We’ve been together two years now.
I’ve seen you with a plastic shield over your eyes after the cataract operation, your surgeon’s initials inked above your eyebrows so the interns could wheel you into the right room.
You’ve seen me crying in my old flannel nightgown.
Sometimes I don’t brush my teeth before we kiss.
But I still touch your cold ears when you come back from a walk and think they’re beautiful; I still love the slope of your back just before it flares into your buttocks.
For years I was so lonely I told my friends, I just want to hear someone cough in the next room, and one morning you coughed in the bathroom and woke me up, and I was annoyed. Then I started laughing.
I love the way you fold your hands when we meditate together, the same hands, worn and cracked with age, that stroke my thighs. Sometimes I sneak a look at you so I can see your closed eyes, your wish to be still.
We don’t take each other for granted, because we know we’re old. Sometimes when we’re bird-watching — field guides, binoculars — happy to be looking at egrets or green-winged teal, I think, One of us is going to die first.

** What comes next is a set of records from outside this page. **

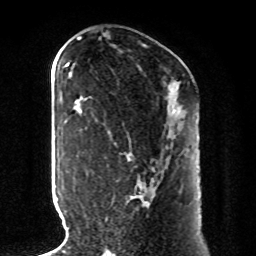
Breast MRI, one axial slice; position 42 of 80 along the scan axis; cropped to one breast; dynamic contrast-enhanced series, time point 2 of 8 at this slice position (early post-contrast); 1.5 T; TE 4.2 ms, TR 7 ms; 2 mm slice thickness; 256 × 256 image matrix, field of view 185 × 185 mm. Female patient.
Annotated regions visible in this slice (semi-automatic segmentation, software-assisted and operator-edited):
- enhancing-tissue mask used for the functional tumour volume (all voxels passing the contrast-enhancement thresholds inside the analysis volume; usually the tumour): box from (x=105, y=113) to (x=176, y=221) px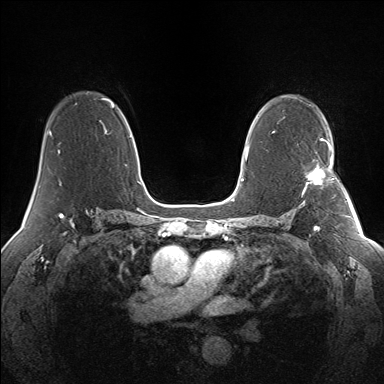
Breast MRI (dynamic contrast-enhanced), one axial slice. Slice 93 of 160 in the series (ordered by position). Dynamic contrast-enhanced series, time point 2 of 7 at this slice position (early post-contrast). 1.5 T. TE 1.5 ms, TR 5 ms. 1.3 mm slice thickness. 384 × 384 image matrix, field of view 330 × 330 mm. Female patient.
Outlined on this slice (semi-automatic segmentation, software-assisted and operator-edited):
- enhancing-tissue mask used for the functional tumour volume (all voxels passing the contrast-enhancement thresholds inside the analysis volume; usually the tumour): bounding box [x1, y1, x2, y2] px = [302, 145, 333, 194]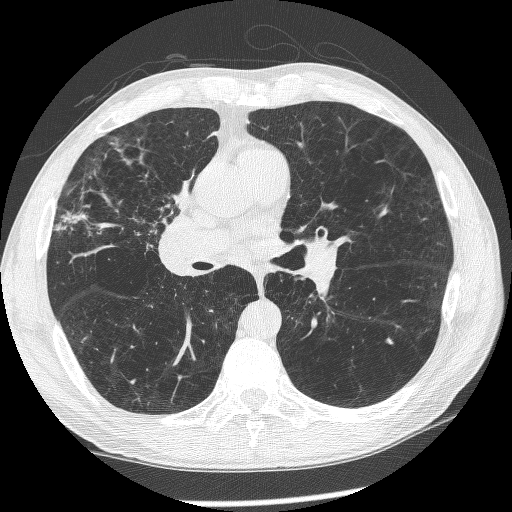
Chest CT (low-dose screening protocol), one axial image. First (baseline) screen. Lung window (W 1500 / L -600 HU). 1.25 mm slice thickness. 512 × 512 image matrix. Male participant, aged 60 years at enrolment. Current smoker at enrolment.
• Expert-annotated lung lesion, bounding box [x1, y1, x2, y2] px = [145, 171, 214, 267].
• Screening reader's record for this exam (one nodule recorded; not confirmed to be the boxed lesion): non-calcified nodule or mass ≥4 mm, right upper lobe, 12 × 8 mm, spiculated (stellate) margins, mixed attenuation.
• Official screen result: positive, change unspecified: nodule(s) >= 4 mm or enlarging nodule(s), mass(es), or other non-specific abnormalities suspicious for lung cancer.
• Participant outcome: lung cancer diagnosed 208 days after this screen — squamous cell carcinoma, NOS, right upper lobe, right middle lobe, right main stem bronchus, poorly differentiated (G3), stage IV (AJCC 6th edition).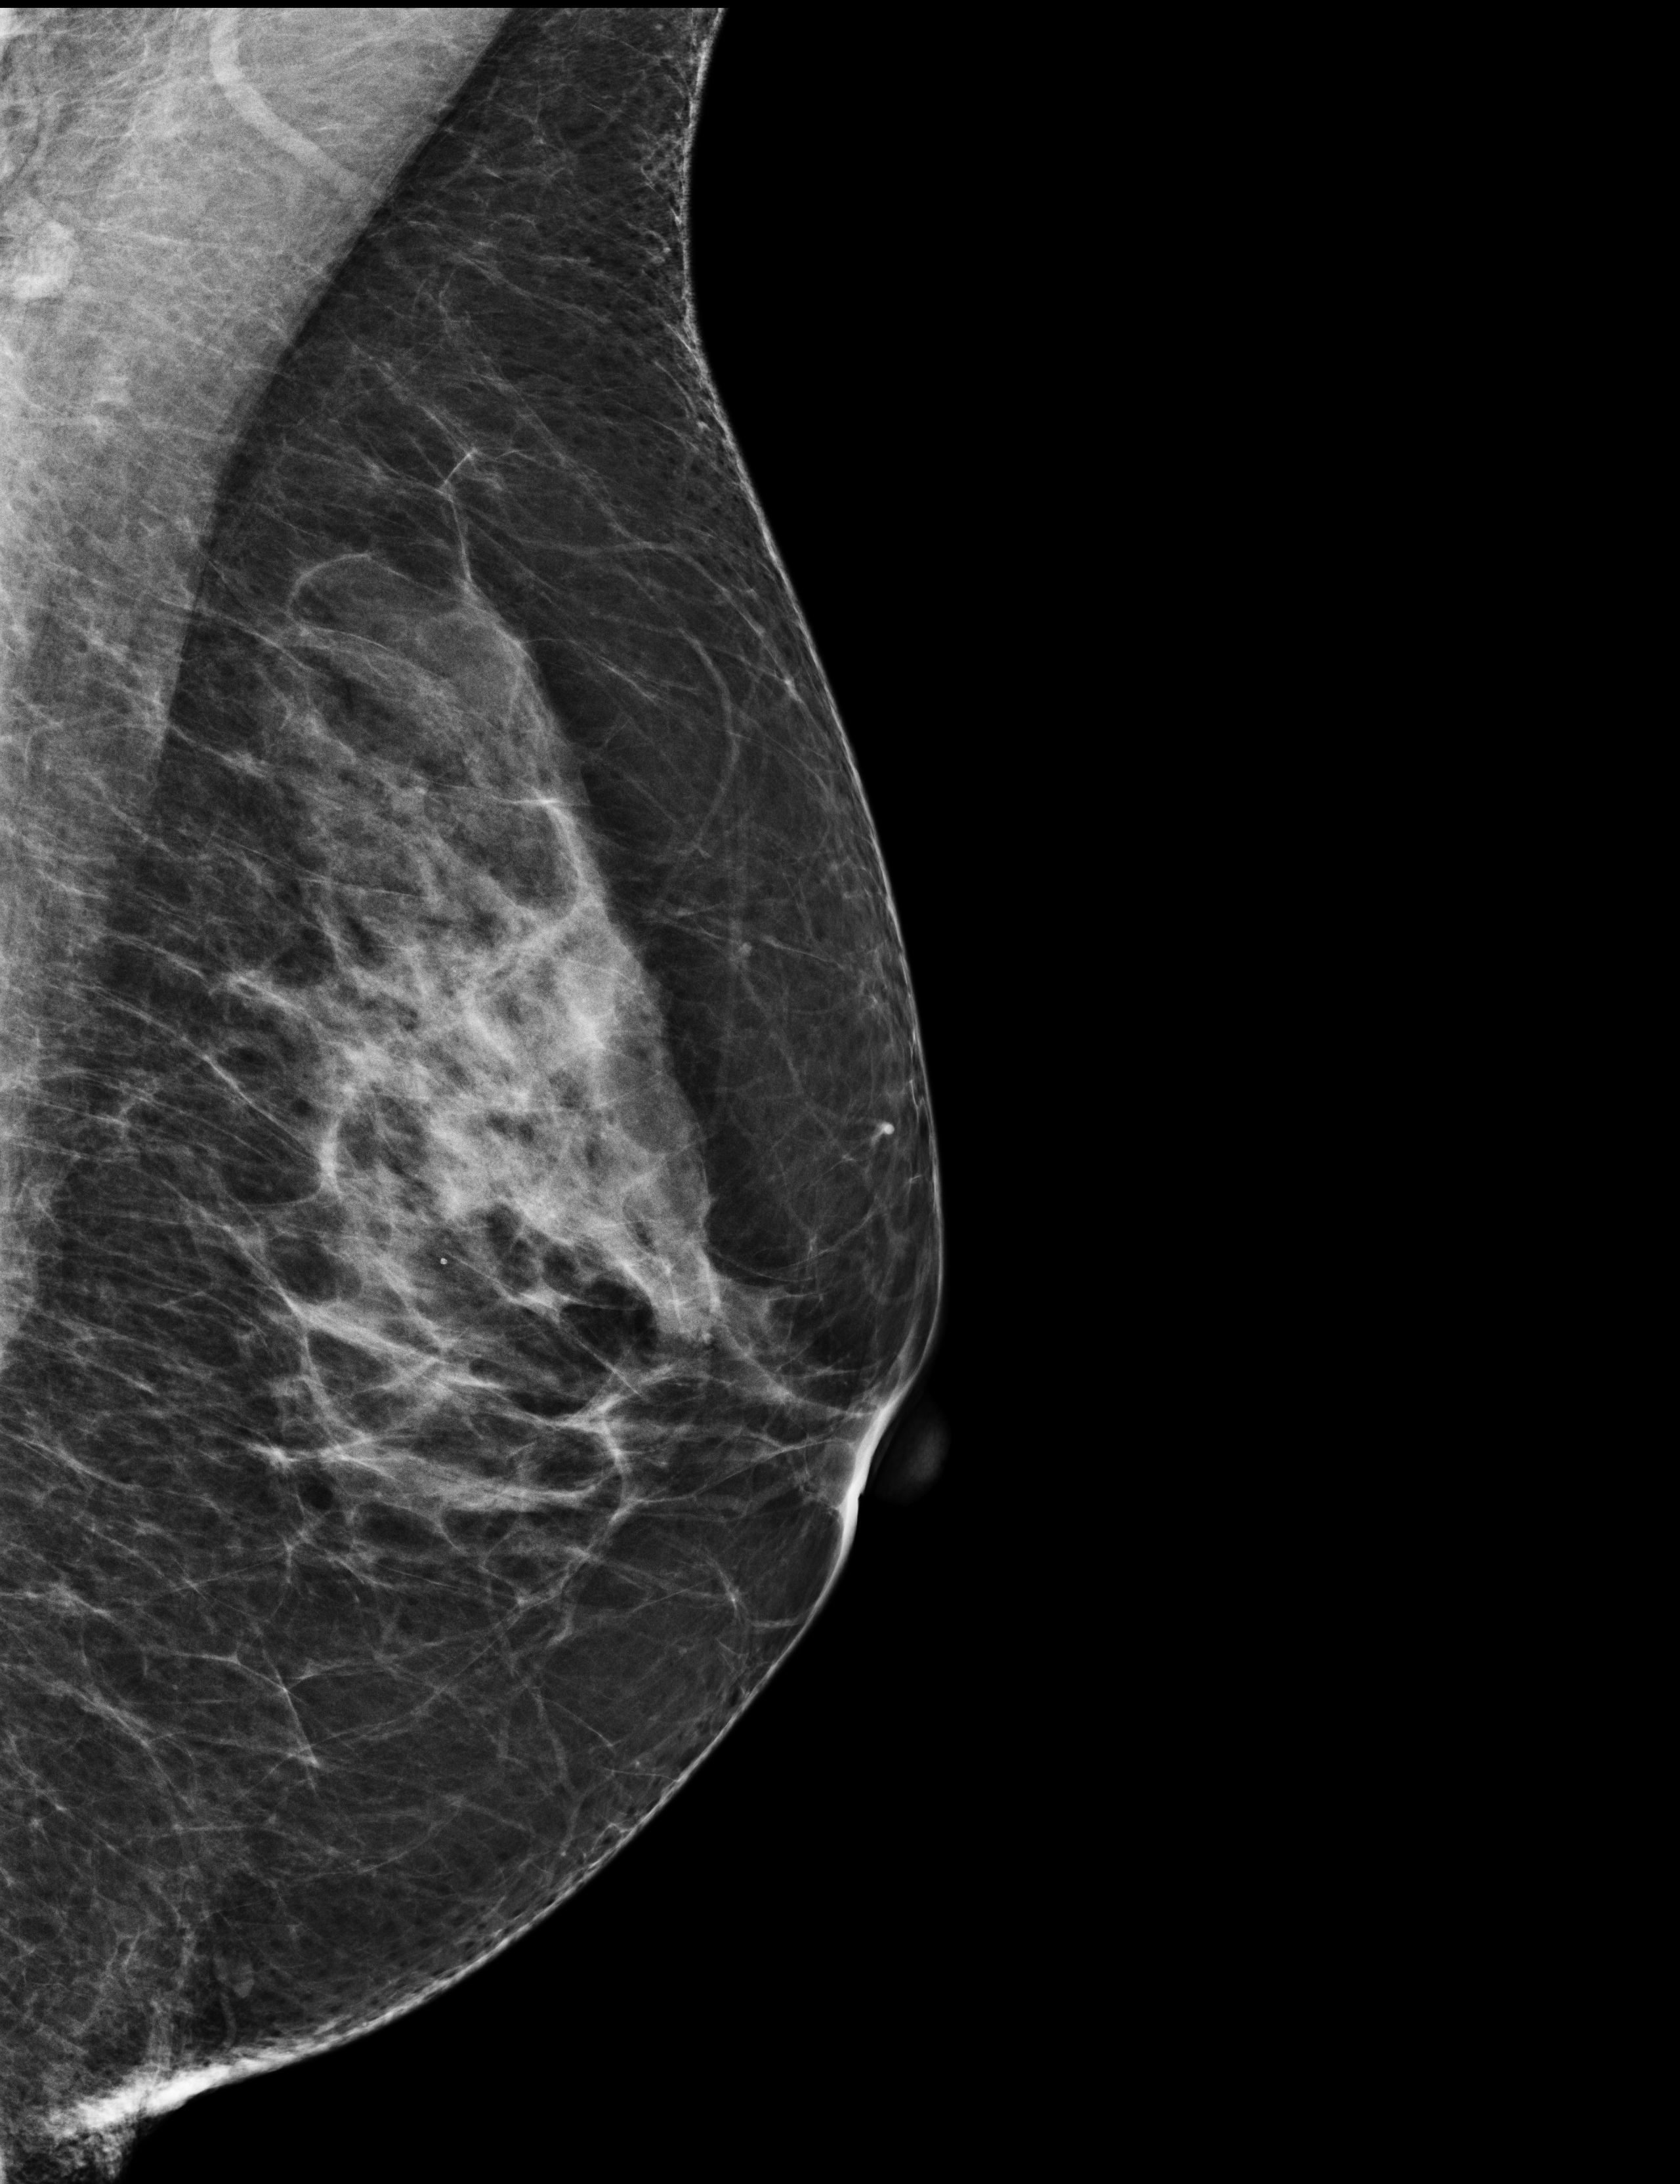
Screening examination; compressed breast thickness 66 mm. Female patient, age 63 years.
Image type: full-field digital mammogram. Breast: left. Projection: medio-lateral oblique projection.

Once, years before I met you, I was so angry I hit my punching bag hard enough to dent the wall behind it; there were flakes of plaster all over the floor. I’ve never seen you furious, though I’ve seen you exasperated at the news. I’ve never heard you say anything mean — you don’t have a mean bone in your body.
I do: I have a mean bone.
Every so often we fall into a disappointment, and it feels as if we’ve fallen into a ditch wet with rain.
I love that you read six books at once.
I love that you always say to your dog, Enjoy your dinner.
I no longer put my hairbrush on top of your hairbrush in the bathroom as a way to flirt.
But we laugh when we bump into each other in the hall. And sometimes, when I lift the gray hair at the back of your neck and kiss your shoulder, I think, This is it.